«Догадливый…»
Его дружки отступили на шаг, словно море отхлынуло, ощетинились ножами, загораживая выход, у которого стоял не шелохнувшись бритый детина и пялился на Тшеру круглыми полоумными глазами.
– Нас много, тварь, а ты одна, – с угрозой прошипел мужик постарше.
«Не одна, ублюдок. Со мной два Йамарана».
Рукояти клинков привычно лежали в её ладонях, разгоняя по сакральным татуировкам тепло и приятное покалывание.
– И я пока могу уйти, оставив вам ваши жизни, – хрипло ответила Тшера. – Тебе решать.
– От нас не уйдёшь, вероломная сука! – Бородач оскалил пожелтевшие зубы, покрепче перехватив нож. – Астервейгова подстилка! Мы выпотрошим твоё гнилое нутро и растопчем по полу!
Она бросила быстрый взгляд на двери, их по-прежнему загораживал бритый детина. Просто сбежать не выйдет.

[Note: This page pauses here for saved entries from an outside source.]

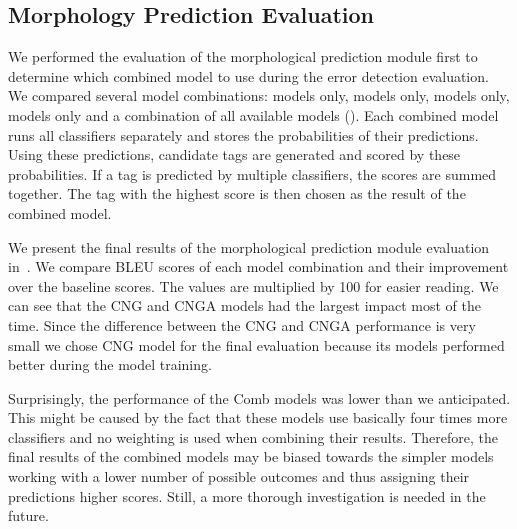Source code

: \subsection{Morphology Prediction Evaluation}

We performed the evaluation of the morphological prediction module first to determine
which combined model to use during the error detection evaluation. We compared
several model combinations:  models only,  models only,  models only, 
 models only and a combination of all available models ().
Each combined model runs all classifiers separately and stores the probabilities of their
predictions. Using these predictions, candidate tags are generated and scored by 
these probabilities. If a tag is predicted by multiple classifiers, the scores are summed together.
The tag with the highest score is then chosen as the result of the combined model.

We present the final results of the morphological prediction module evaluation in~.
We compare BLEU scores of each model combination and their improvement over the baseline scores.
The values are multiplied by 100 for easier reading. We can see that the CNG
and CNGA models had the largest impact most of the time. Since the difference between the CNG and CNGA
performance is very small we chose CNG model for the final evaluation because its models
performed better during the model training.

Surprisingly, the performance of the Comb models was lower than we anticipated. This might be caused
by the fact that these models use basically four times more classifiers and no weighting is used
when combining their results.
Therefore, the final results of the combined models may be biased towards the simpler models working
with
a lower number of possible outcomes and thus assigning
their predictions higher scores. Still, a more thorough
investigation is needed in the future.


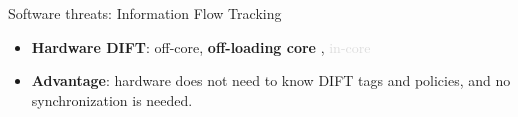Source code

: \begin{frame}{Software threats: Information Flow Tracking}
    \begin{minipage}[c]{0.45\textwidth}
        \begin{block}{}
            \begin{itemize}
                [square]
                \justifying
                    \item \textbf{Hardware DIFT}: off-core, \textbf{off-loading core} \cite{CKSFGMRRRV-08-sigarch}, \textcolor{Gainsboro}{in-core}
            \end{itemize}
        \end{block}
        \begin{exampleblock}{}
            \begin{itemize}
                [square]
                \justifying
                \item \textbf{Advantage}: hardware does not need to know DIFT tags and policies, and no synchronization is needed.
            \end{itemize}
        \end{exampleblock}
        

\end{minipage}
\end{frame}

«Придётся сбегать сложно».
– За своими потрохами присматривай!
Тшера с силой пнула стоящую на столе у её ноги миску с горячей жирной похлёбкой прямо в рожу бородачу. Тот взревел, вскинул руки к ошпаренному лицу, позабыв, что в одной из них по-прежнему сжимает нож. Лезвие вошло прямиком в нижнее веко, мужик заорал пуще прежнего и выдернул нож. Брызнула кровь, следом потёк глаз.
«Как недоваренное яйцо».
Захлёбываясь воплем, одноглазый рухнул на четвереньки; Тшера прыгнула со стола на его хребет, оттолкнулась, как от кочки на болоте, взлетела под потолок, скрестив над головой руки с кинжалами, и низринулась в гущу шайки, полоснув Йамаранами в стороны. Справа плеснуло горячим красным рассечённое горло, слева – разорванное от уха до уха лицо. Она резко присела, пропуская над головой два встречных ножевых замаха, и ударила снизу вверх, выпрямляясь во весь рост, вспорола нападающих от чресл до рёбер. Зачавкало, запахло тошнотворно и приторно: железом и теплом свежих потрохов.
«Теперь будет скользко».
Клинки пели в её ладонях, их песни пробирались под кожу, вплетались в жилы, звенели в каждом нерве, в каждом позвонке, стальными нитями прошивали её сознание, обращались её чутьём, продолжением руки, предвосхищением мысли. Клинки служили Вассалу, Вассал становился клинком.
Следуя их зову, Тшера крутанулась на мыске сапога на скользком от крови полу, молниеносно перехватила кинжалы для удобного удара – взметнулись багряные кисти обнимающих запястья темляков. Правый Йамаран – Ньед – вонзился под челюсть одному из шайки, левый – Мьёр – рубанул по шее другому.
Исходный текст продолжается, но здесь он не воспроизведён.